• _What is expected_
Reproduce all of the data below verbatim, omitting the pictures from your answer.

• _Extracted information_
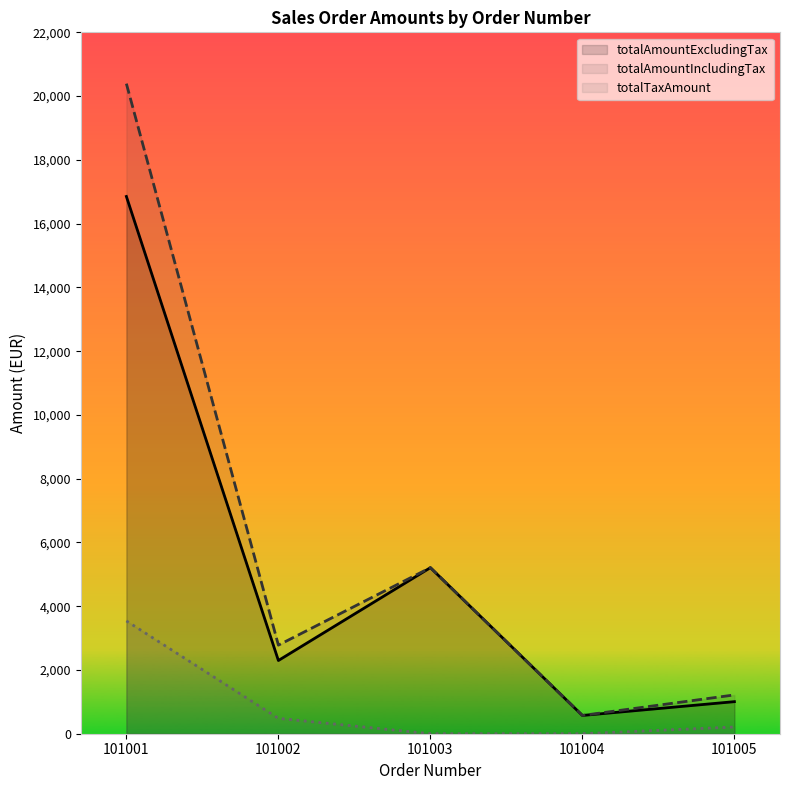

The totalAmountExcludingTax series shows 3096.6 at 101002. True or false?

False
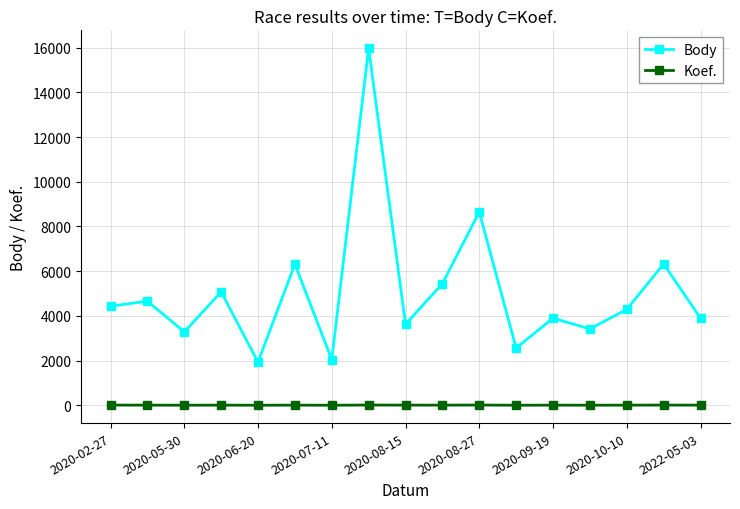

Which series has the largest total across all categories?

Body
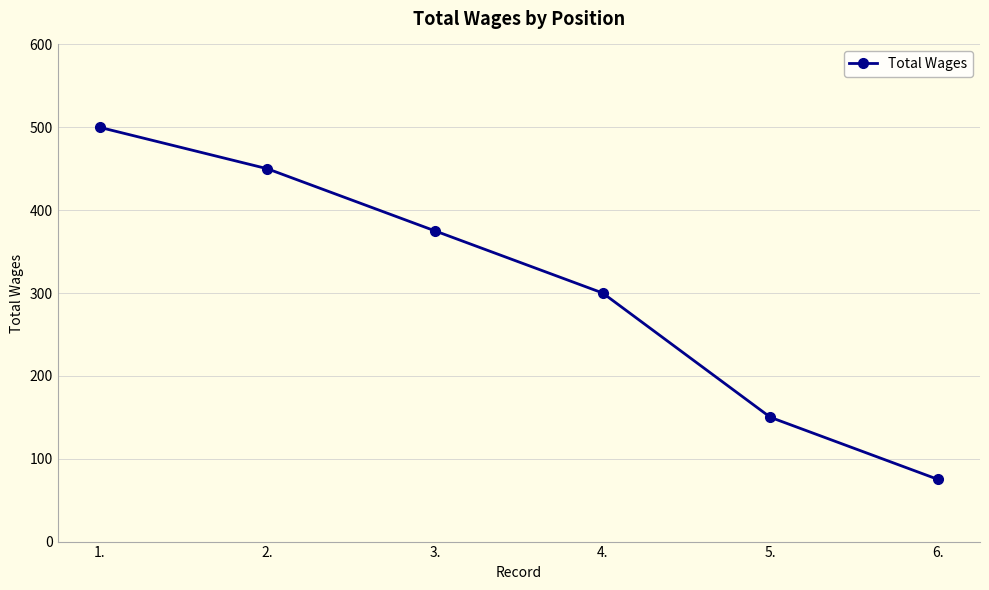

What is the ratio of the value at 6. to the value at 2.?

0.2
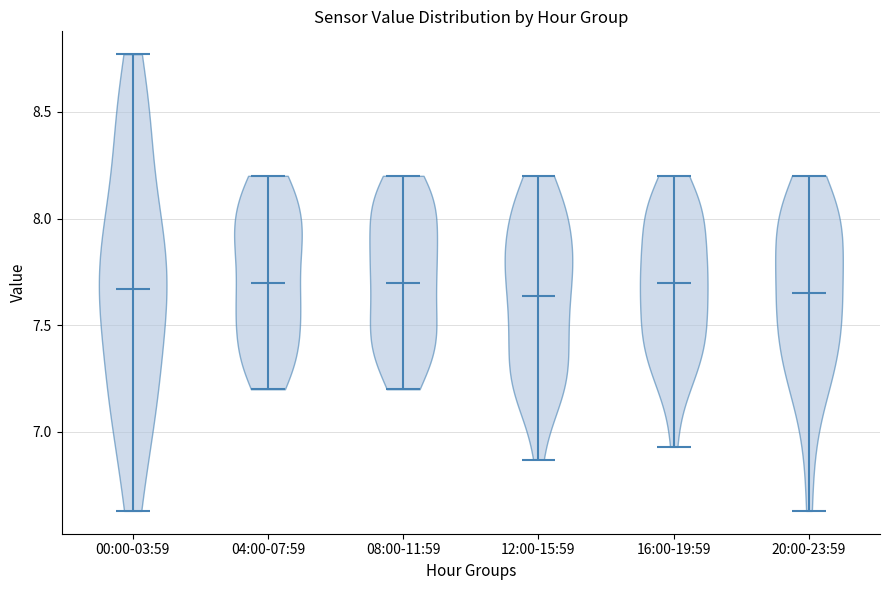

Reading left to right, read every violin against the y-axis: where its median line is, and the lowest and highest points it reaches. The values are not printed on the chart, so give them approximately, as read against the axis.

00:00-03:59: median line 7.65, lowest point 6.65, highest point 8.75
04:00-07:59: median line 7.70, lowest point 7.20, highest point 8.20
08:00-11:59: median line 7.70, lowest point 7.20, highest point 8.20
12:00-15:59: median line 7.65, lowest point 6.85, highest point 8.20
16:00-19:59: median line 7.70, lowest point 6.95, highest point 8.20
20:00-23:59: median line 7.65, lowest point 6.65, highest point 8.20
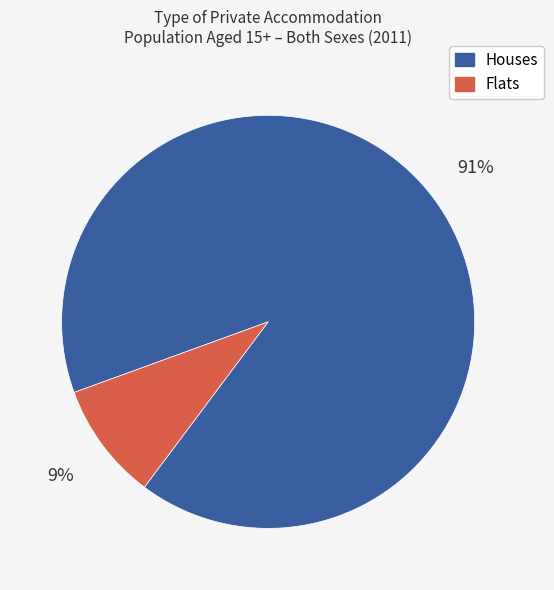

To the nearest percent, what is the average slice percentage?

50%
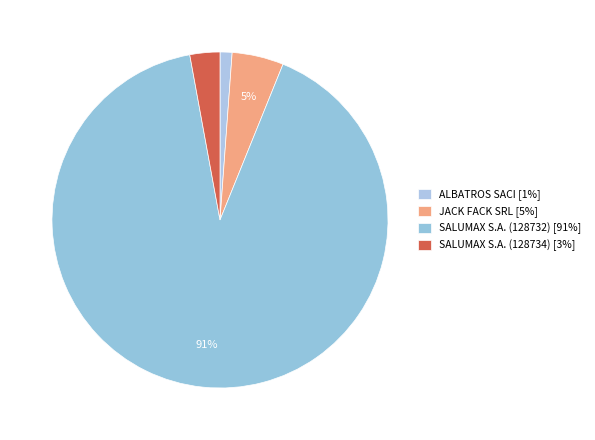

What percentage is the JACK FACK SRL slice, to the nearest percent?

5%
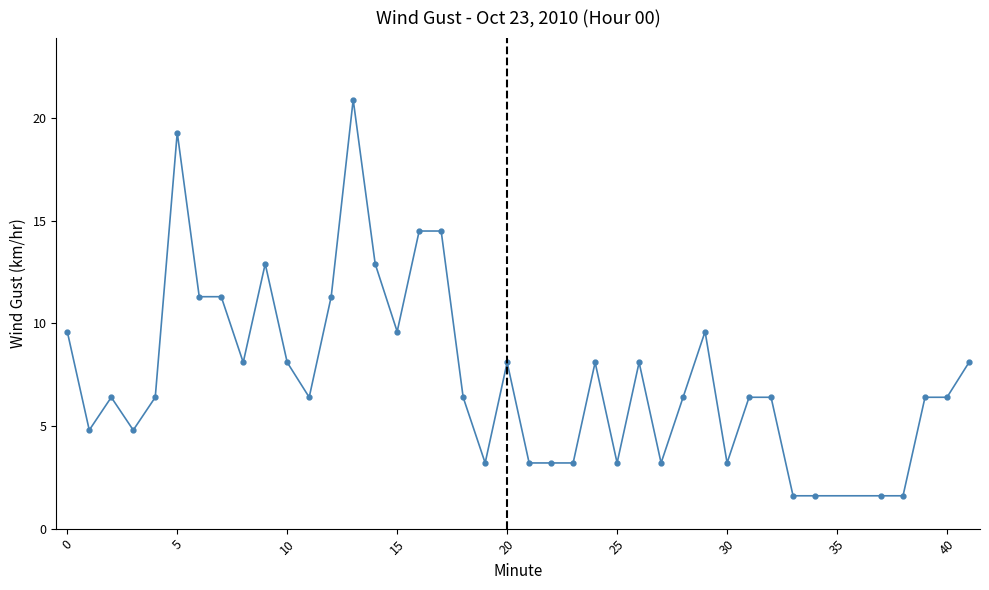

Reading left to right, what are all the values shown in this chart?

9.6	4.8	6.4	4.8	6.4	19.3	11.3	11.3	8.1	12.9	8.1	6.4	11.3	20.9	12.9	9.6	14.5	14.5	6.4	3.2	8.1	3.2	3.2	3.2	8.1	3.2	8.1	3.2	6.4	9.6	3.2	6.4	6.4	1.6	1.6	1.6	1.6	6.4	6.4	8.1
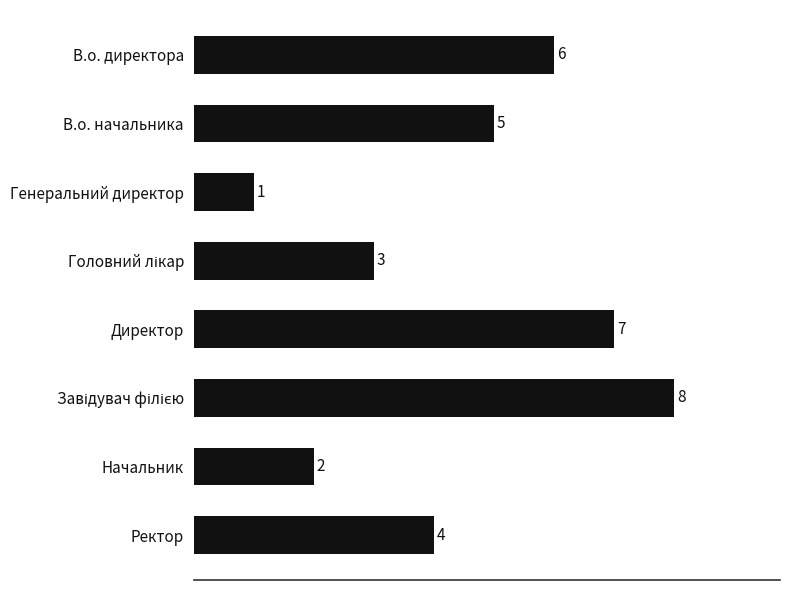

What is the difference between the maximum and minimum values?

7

• _Completed exercise_
The totalAmountExcludingTax series shows 3096.6 at 101002. True or false?

False

Which series has the largest total across all categories?

Body

What is the ratio of the value at 6. to the value at 2.?

0.2

Reading left to right, read every violin against the y-axis: where its median line is, and the lowest and highest points it reaches. The values are not printed on the chart, so give them approximately, as read against the axis.

00:00-03:59: median line 7.65, lowest point 6.65, highest point 8.75
04:00-07:59: median line 7.70, lowest point 7.20, highest point 8.20
08:00-11:59: median line 7.70, lowest point 7.20, highest point 8.20
12:00-15:59: median line 7.65, lowest point 6.85, highest point 8.20
16:00-19:59: median line 7.70, lowest point 6.95, highest point 8.20
20:00-23:59: median line 7.65, lowest point 6.65, highest point 8.20

To the nearest percent, what is the average slice percentage?

50%

What percentage is the JACK FACK SRL slice, to the nearest percent?

5%

Reading left to right, what are all the values shown in this chart?

9.6	4.8	6.4	4.8	6.4	19.3	11.3	11.3	8.1	12.9	8.1	6.4	11.3	20.9	12.9	9.6	14.5	14.5	6.4	3.2	8.1	3.2	3.2	3.2	8.1	3.2	8.1	3.2	6.4	9.6	3.2	6.4	6.4	1.6	1.6	1.6	1.6	6.4	6.4	8.1

What is the difference between the maximum and minimum values?

7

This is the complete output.